| Problem details |
Only the lines from the one that contains "TYPE 41.61 - LOW PROF" to the end of the material below are wanted, each duplicated exactly.
*** Opening Supplied material ***
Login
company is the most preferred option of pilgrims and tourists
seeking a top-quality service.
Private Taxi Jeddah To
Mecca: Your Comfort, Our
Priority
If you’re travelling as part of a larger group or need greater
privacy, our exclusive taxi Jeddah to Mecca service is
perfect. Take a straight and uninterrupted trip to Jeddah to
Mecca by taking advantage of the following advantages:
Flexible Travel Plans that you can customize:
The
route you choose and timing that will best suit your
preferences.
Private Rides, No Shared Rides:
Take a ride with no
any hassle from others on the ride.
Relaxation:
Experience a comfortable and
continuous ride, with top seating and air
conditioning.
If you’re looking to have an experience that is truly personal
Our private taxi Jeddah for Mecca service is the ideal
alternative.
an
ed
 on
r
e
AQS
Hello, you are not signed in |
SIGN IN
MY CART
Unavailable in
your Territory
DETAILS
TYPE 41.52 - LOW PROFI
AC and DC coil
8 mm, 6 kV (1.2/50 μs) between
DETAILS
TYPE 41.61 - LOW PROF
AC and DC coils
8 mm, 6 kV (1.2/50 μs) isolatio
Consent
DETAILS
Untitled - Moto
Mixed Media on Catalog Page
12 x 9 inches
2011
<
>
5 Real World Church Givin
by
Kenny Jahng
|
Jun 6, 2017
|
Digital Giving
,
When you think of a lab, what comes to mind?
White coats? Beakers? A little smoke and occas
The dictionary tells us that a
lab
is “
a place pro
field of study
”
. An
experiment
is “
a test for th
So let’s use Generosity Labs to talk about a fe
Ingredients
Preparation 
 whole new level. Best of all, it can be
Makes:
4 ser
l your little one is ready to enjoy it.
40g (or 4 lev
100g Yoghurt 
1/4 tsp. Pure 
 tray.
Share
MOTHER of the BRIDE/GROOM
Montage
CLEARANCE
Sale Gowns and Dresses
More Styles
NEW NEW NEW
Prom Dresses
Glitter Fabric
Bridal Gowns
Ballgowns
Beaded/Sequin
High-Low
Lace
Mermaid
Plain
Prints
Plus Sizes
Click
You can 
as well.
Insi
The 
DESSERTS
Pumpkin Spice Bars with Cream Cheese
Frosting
*** Closing Supplied material ***
| Exercise result |
TYPE 41.61 - LOW PROF
AC and DC coils
8 mm, 6 kV (1.2/50 μs) isolatio
Consent
DETAILS
Untitled - Moto
Mixed Media on Catalog Page
12 x 9 inches
2011
<
>
5 Real World Church Givin
by
Kenny Jahng
|
Jun 6, 2017
|
Digital Giving
,
When you think of a lab, what comes to mind?
White coats? Beakers? A little smoke and occas
The dictionary tells us that a
lab
is “
a place pro
field of study
”
. An
experiment
is “
a test for th
So let’s use Generosity Labs to talk about a fe
Ingredients
Preparation 
 whole new level. Best of all, it can be
Makes:
4 ser
l your little one is ready to enjoy it.
40g (or 4 lev
100g Yoghurt 
1/4 tsp. Pure 
 tray.
Share
MOTHER of the BRIDE/GROOM
Montage
CLEARANCE
Sale Gowns and Dresses
More Styles
NEW NEW NEW
Prom Dresses
Glitter Fabric
Bridal Gowns
Ballgowns
Beaded/Sequin
High-Low
Lace
Mermaid
Plain
Prints
Plus Sizes
Click
You can 
as well.
Insi
The 
DESSERTS
Pumpkin Spice Bars with Cream Cheese
Frosting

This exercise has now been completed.